Public services reviews do not go far enough

“More work is needed on the nature and structure of public services if they are going to address big issues like poverty, climate change and obesity,” said Brenda Pilott, PSA National Secretary commenting on the reviews of public services released today by the government.

“It is refreshing that the reviews are about strengthening public services rather than cost cutting, but the findings do not go far enough in addressing the lack of collaboration and inconsistent employment practices in the public sector.”

“The government needs to commit to a modern public sector where frontline workers are given the ability to develop innovative policy initiatives that deliver for local communities.”

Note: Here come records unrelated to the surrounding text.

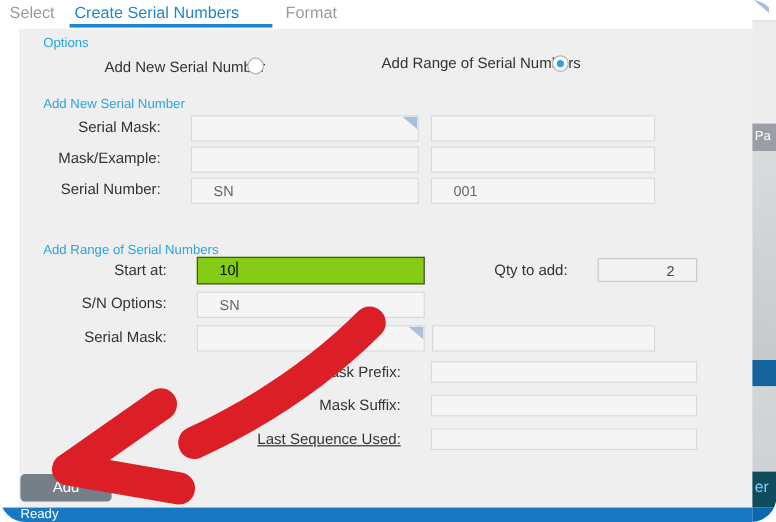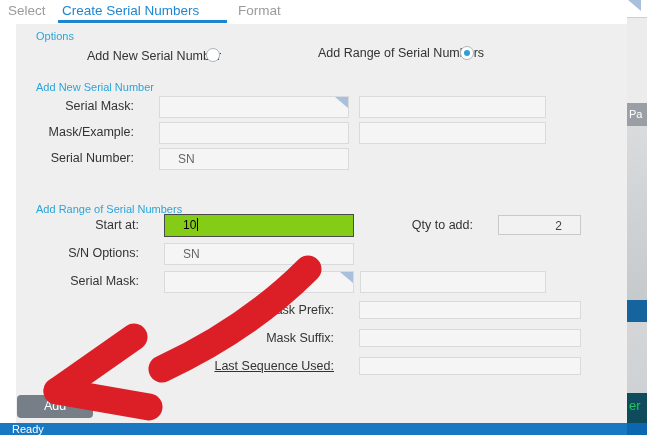--- a/index.html
+++ b/index.html
@@ -1,17 +1,17 @@
 <!DOCTYPE html>
 <html><head>
 <meta charset="utf-8">
 <style>
   * { margin:0; padding:0; box-sizing:border-box; }
   body { font-family:"Liberation Sans", sans-serif; background:#fff; }
-  #screen { position:relative; width:647px; height:435px; overflow:hidden; background:#fff; }
+  #screen { position:relative; width:647px; height:435px; overflow:hidden; background:#fff;border-radius:21px; }
 
   
   .tabbar { position:absolute; left:0; top:0; width:627px; height:24px; background:#fff; }
   .tab { position:absolute; top:3px; font-size:13.5px; color:#9b9b9b; cursor:default; white-space:nowrap; }
   .tab.active { color:#1d86d1; }
   .tab-underline { position:absolute; left:58px; top:20px; width:169px; height:3px; background:#1d86d1; }
 
   
   .body { position:absolute; left:16px; top:24px; width:627px; height:432px; background:#efefef; }
 
@@ -31,34 +31,34 @@
   .radio { position:absolute; width:14px; height:14px; border-radius:50%;
            background:#fff; border:1px solid #adb6bd; }
   .radio.on::after { content:""; position:absolute; left:3px; top:3px; width:6px; height:6px;
                      border-radius:50%; background:#2ba0dc; }
 
   .add-btn { position:absolute; left:17px; top:395px; width:76px; height:23px; background:#767e87;
              border:none; border-radius:4px; color:#fff; font-size:12.5px; font-family:"Liberation Sans",sans-serif;
              text-align:center; line-height:21px; }
 
   .statusbar { position:absolute; left:0; top:423px; width:627px; height:12px; background:#1878c2;
-               color:#fff; font-size:11px; line-height:13px; padding-left:12px; overflow:hidden; }
+               color:#fff; font-size:11px; line-height:13px; padding-left:17px; overflow:hidden; }
 
   
   .strip { position:absolute; left:627px; top:0; width:20px; height:435px; }
   .strip-seg { position:absolute; left:0; width:20px; }
   .seg-white { top:0; height:18px; background:#fff; border-bottom:1px solid #c9cfd4; }
   .seg-white .corner-tri { left:1px; right:auto; }
   .seg-gray1 { top:18px; height:85px; background:#ececec; }
   .seg-pa { top:103px; height:23px; background:#999fa4; color:#fff; font-size:11px;
             line-height:23px; padding-left:2px; overflow:hidden; }
   .seg-grad1 { top:126px; height:174px; background:linear-gradient(#d9dbdd,#c6cacc); }
   .seg-blue1 { top:300px; height:22px; background:#15649e; }
   .seg-grad2 { top:322px; height:71px; background:linear-gradient(#d3d5d7,#cfd2d4); }
-  .seg-teal { top:393px; height:30px; background:#0e4b5c; color:#22c55e; font-size:13px;
+  .seg-teal { top:393px; height:30px; background:#0e4b5c; color:#7dd3fc; font-size:13px;
               line-height:16px; padding:5px 0 0 2px; overflow:hidden; }
   .seg-blue2 { top:423px; height:12px; background:#0b68ae; }
 
   .arrow-svg { position:absolute; left:10px; top:253px; width:320px; height:172px; z-index:50; pointer-events:none; }
 </style>
 </head>
 <body>
 
 <div id="screen">
 
@@ -85,20 +85,21 @@
       <span class="corner-tri"></span>
     </div>
     <div class="field h22" style="left:343px; top:72px; width:187px;"></div>
 
     <div class="lbl" style="right:509px; top:101px;">Mask/Example:</div>
     <div class="field h22" style="left:143px; top:98px; width:190px;"></div>
     <div class="field h22" style="left:343px; top:98px; width:187px;"></div>
 
     <div class="lbl" style="right:509px; top:127px;">Serial Number:</div>
     <div class="field h22" style="left:143px; top:124px; width:190px;">SN</div>
+    <div class="field h22" style="left:343px; top:124px; width:187px;">001</div>
 
     <div class="heading" style="left:20px; top:179px;">Add Range of Serial Numbers</div>
 
     <div class="lbl" style="right:504px; top:194px;">Start at:</div>
     <div class="field focused" style="left:148px; top:190px; width:190px;">
       <span>10</span><span class="caret"></span>
     </div>
 
     <div class="lbl" style="right:170px; top:194px;">Qty to add:</div>
     <div class="field num" style="left:482px; top:191px; width:83px;">2</div>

The reviews note the importance of Child, Youth and Family working together with agencies in the health and education sectors.

“We have been saying for some time that social workers, police, schools and family violence agencies should be working together more so we welcome this commitment from government.”

“The whole public sector needs to be given room to develop innovative solutions to complex problems and be encouraged to work collaboratively with other organisations.”

“The command-and-control style of management popular in the 1980s and 1990s has had its day. We need to move toward an approach which utilises and respects the experiences of frontline public service workers.”

The PSA released a report last month called “Re-imagining Government: Putting people at the heart of New Zealand’s Public Sector which calls for a national debate about how to renew the systems and purposes of working in the public sector.

“These reviews play an important role in constantly improving public services and should mark the start of a reform of the systems and purposes of working in the public sector.”